I really, really enjoyed this novel. I’m not hugely into American literature or modern classics- had a few bad experiences and gave up a bit. I do like sci-fi, but again, haven’t read a huge amount (compared to my friends, anyway). I was a bit worried about how I’d go with this, but I found it a really easy read and one that I fell into easily.
My only little qualm is that I wanted it to go a little further into situations. I also got annoyed by the time shifts at some points- I’d get really into a storyline and then BAM- time shift back to one I didn’t like as much!
I really liked Billy’s experiences on Tralfamadore. I’m a crazy person and totally kept mispronouncing the Tralfamadorians in my head, so the first time I heard it spoken out loud I was confused… I kept calling them “Tramalfadorians”. Oops. Regardless, their storyline was really interesting and I wish Vonnegut had spent a bit more time on them. I found their experience of time to be super interesting, as well as their fascination with Earth. They were a bit hilarious at times!
The anti-war sentiment in this novel is really thought provoking, especially considering it is a work of modern American fiction.
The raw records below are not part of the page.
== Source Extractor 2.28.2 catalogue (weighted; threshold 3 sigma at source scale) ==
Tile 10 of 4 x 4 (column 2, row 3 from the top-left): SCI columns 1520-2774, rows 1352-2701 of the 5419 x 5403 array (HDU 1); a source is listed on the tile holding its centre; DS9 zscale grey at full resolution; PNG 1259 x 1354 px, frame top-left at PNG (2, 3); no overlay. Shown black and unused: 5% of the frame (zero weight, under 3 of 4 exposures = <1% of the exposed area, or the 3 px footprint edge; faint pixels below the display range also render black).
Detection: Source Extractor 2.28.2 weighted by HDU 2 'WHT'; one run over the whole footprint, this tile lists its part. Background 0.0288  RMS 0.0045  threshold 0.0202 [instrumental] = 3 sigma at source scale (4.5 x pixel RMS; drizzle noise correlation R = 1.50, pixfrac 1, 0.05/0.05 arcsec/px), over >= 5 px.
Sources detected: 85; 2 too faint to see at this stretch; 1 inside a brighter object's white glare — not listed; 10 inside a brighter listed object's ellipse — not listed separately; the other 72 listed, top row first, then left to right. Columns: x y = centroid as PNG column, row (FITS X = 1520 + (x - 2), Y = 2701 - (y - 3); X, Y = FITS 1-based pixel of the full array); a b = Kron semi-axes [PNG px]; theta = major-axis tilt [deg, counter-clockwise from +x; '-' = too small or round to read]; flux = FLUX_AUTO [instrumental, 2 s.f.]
I think that America has lost perspective on war and patriotism, something Vonnegut understood very well. I can’t imagine how horrific the bombing of Dresden was, but he handles it really well in this novel. Billy’s wartime experiences weren’t my favourite part of the book, which is unusual for me, but were really good anyway. I think I just wanted to get back to Tralfamadore!
The famous line, “So it goes.” just floored me at several points. There were times when it was used perfectly as a comedic device, but others where it just killed me. So it goes.
Overall, this was a fantastic book, but not really one of my all time favourites. I may come back to this another time, as I think it would benefit from a re-read, since there’s just so much going on in here! I’ll have to check out some more Vonnegut at some stage too. I really recommend this one to anyone who thinks it sounds up their alley… it’s so many things rolled into one that there’s sure to be something you’ll enjoy.